For the many fans of The Story of Edgar Sawtelle (2008), this ambitious and captivating prequel focuses on that character’s grandfather, John Sawtelle. Its nearly 1,200 pages begin in 1919 when John, who has been working as a road-tester at a car factory, finds a perfect piece of land when his jalopy breaks down in middle-of-nowhere Wisconsin, where he surprises his dog, Gus, by walking 63 yards on his hands. John won’t take possession of this inspiring tract for another 300-some pages, necessary to introduce the key characters and elements Wroblewski has invented to populate his cabinet of wonders. Characters include a giant carpenter named Elbow; a World War I amputee named Frank Eckling; John’s brilliant and sensitive soulmate, Mary; a logger named So Jack Von Osten and his huge horse, Granddaddy, who can both count and give romantic counseling. Elements: none more important than a fictional 1897 volume called Practical Agriculture and Free Will by George Solomon Drencher, the source of John’s conviction that life’s purpose is to “Seek, seek, seek—the Singularism!” John’s singularism is of course encapsulated in the breed of dog he and Mary will eventually develop, the Sawtelle dog; you’ll wait another few hundred pages for that to emerge, but the delights along the way are manifold. Like this comparison of whiskey and brandy: “Whiskey tasted like something squeezed out of an oak plank, like mentholated gasoline. Brandy was composed of equal parts sunlight and lava.

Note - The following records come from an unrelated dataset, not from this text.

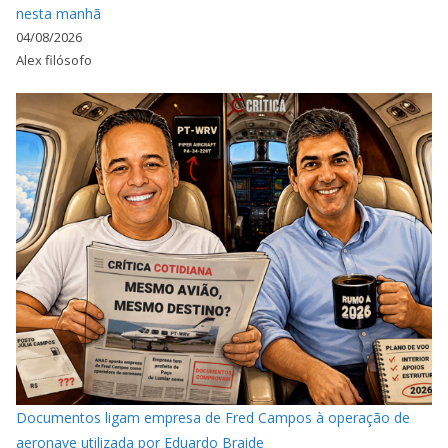
nesta manhã
04/08/2026
Alex filósofo
Documentos ligam empresa de Fred Campos à operação de
aeronave utilizada por Eduardo Braide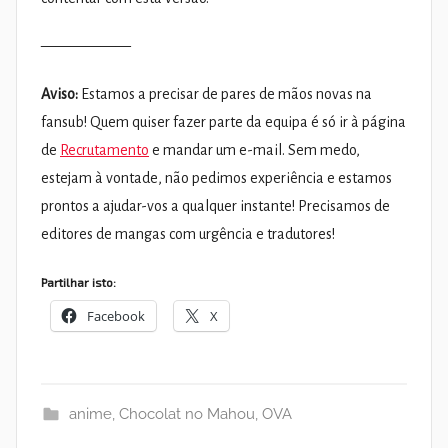
——————
Aviso:
Estamos a precisar de pares de mãos novas na
fansub! Quem quiser fazer parte da equipa é só ir à página
de
Recrutamento
e mandar um e-mail. Sem medo,
estejam à vontade, não pedimos experiência e estamos
prontos a ajudar-vos a qualquer instante! Precisamos de
editores de mangas com urgência e tradutores!
Partilhar isto:
Facebook
X
anime
,
Chocolat no Mahou
,
OVA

Where whiskey came home looking for an argument, brandy noticed how truly simpatico you were.” One of the darker parts of the book focuses on a terrible incident involving John and Mary’s sons, setting the stage for events readers of Edgar will recall with a chill. A hilarious and moving section toward the end—by now it’s the late 1950s—follows John’s attempts to write a book called Familiaris, in which the author may or may not reveal secrets of his craft. Already having drawn comparisons to Russo, Irving, Strout, McCarthy, and Gilbert, with García Márquez added here, Wroblewski earns them all, amply rewarding readers who have been waiting impatiently for 15 years.
For all the eons it may take to read it, this colossus of a book will own you.